Namibia given 12 months to avoid FATF grey listing

Hertta-Maria Amutenja

Namibia has been given a year to resolve all findings in order to avoid a targeted Financial Action Task Force review. The country announced last month that it is making steady progress in addressing findings related to its Anti-Money Laundering and Combatting the Financing of Terrorism as well as the Proliferation Framework (AML/CFT/CPF) in order to maintain the integrity of the financial system.

This is according to Kristian Hamutenya, the Acting Director of Financial Intelligence Centre, who said added that Namibia underwent a second peer review which was aimed at assessing the country’s compliance with the United Nations Conventions.

“Following the review and adoption of the Mutual Evaluation Report, the country was given a year to close all findings in order to avoid a targeted FATF review. Namibia is going to great lengths to meet the deadlines in order to prevent the country being grey listed. Grey listing means that the FATF will closely monitor the country’s financial transactions with the rest of the world. When this occurs, the country’s financial system may suffer reputational harm, affecting foreign direct investments and capital flows, and increasing due diligence costs,” said Hamutenya.

Furthermore he said to effectively mitigate the risk of a targeted review, last year the cabinet approved a National Action Plan.

“This communication serves to invite inputs and contributions to the proposed Virtual Asset and Initial Token Offering Services Bill. If passed, this legal instrument will support the existing legislative framework, especially the FIA, in enhancing the supervision, licensing and monitoring of Virtual Assets Service Providers.
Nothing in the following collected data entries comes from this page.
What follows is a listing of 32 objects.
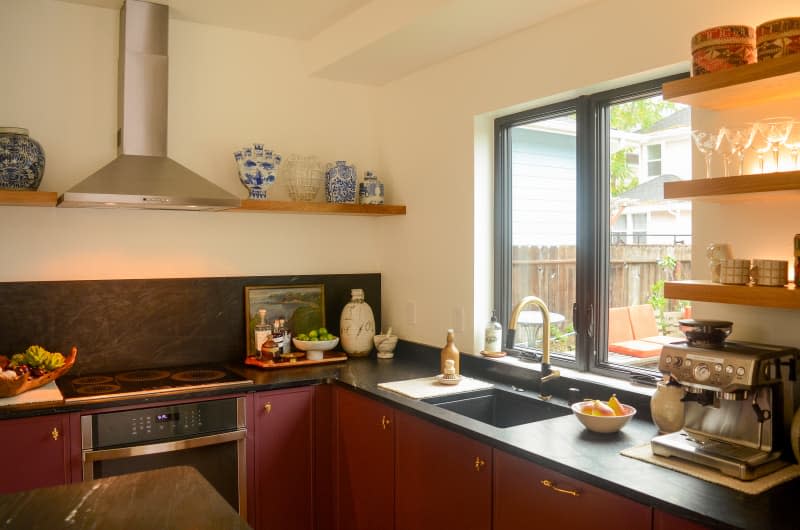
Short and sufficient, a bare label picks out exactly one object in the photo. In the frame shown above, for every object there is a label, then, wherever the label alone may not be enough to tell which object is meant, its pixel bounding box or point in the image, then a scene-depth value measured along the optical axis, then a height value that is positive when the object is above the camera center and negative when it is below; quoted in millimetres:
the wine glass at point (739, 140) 1830 +359
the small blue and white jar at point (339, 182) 3484 +458
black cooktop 2663 -494
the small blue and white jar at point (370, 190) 3568 +425
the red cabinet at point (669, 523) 1496 -587
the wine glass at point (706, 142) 1919 +370
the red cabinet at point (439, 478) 2135 -735
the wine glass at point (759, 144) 1804 +343
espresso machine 1691 -367
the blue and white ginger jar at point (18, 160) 2666 +445
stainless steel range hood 2838 +690
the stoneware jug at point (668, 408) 1964 -418
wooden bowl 2494 -441
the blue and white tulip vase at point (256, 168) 3236 +494
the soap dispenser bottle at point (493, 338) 3037 -321
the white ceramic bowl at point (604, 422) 2057 -481
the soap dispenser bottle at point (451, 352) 2943 -375
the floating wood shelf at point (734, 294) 1692 -70
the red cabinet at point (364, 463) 2674 -835
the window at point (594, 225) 2410 +175
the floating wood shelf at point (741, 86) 1675 +495
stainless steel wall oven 2568 -700
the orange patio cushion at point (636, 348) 2422 -302
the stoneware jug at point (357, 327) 3562 -316
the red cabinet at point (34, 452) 2412 -679
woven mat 1611 -526
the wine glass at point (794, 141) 1771 +344
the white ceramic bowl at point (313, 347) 3389 -404
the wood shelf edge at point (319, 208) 3205 +311
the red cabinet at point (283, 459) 2908 -855
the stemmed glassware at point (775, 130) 1759 +371
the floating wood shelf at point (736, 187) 1672 +220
All regulated entities, regulatory and supervisory bodies, civil societies, the academia, public and private sector role players, key stakeholders and members of the wider public are again invited to provide inputs and comments to the proposed amendments,” he added.

Meanwhile, the Namibia Revenue Agency together with the Bank of Namibia are working together to introduce a web-based regulatory system to mitigate the illegal outflow of funds from Namibia.

In a media statement today, Namra Spokesperson Yarukeekuro Ndorokaze said the Trade Verification System (TVS) is aimed at reducing illicit financial outflows and it will be used as a monitoring capability to reconcile the cross border transfer of money,to the movement of goods in the country.

The system, he said will be implemented in October and will involve the introduction of a field for the traders to report the trade transactions in foreign currency. Traders will also be required to insert invoice numbers on NamRa clearance. For ease of trade facilitation, traders will be enabled to upload trade documents and storage on the ASYCUDA system so that they no longer need to present the same at the commercial banks for payment.

Ndorokaze said that the system will facilitate the ease of identifying potential perpetrators of illicit outflows by the regulators and provide this intelligence for further investigations and possible convictions. The system will furthermore improve the collection of taxes and levies related to import transactions.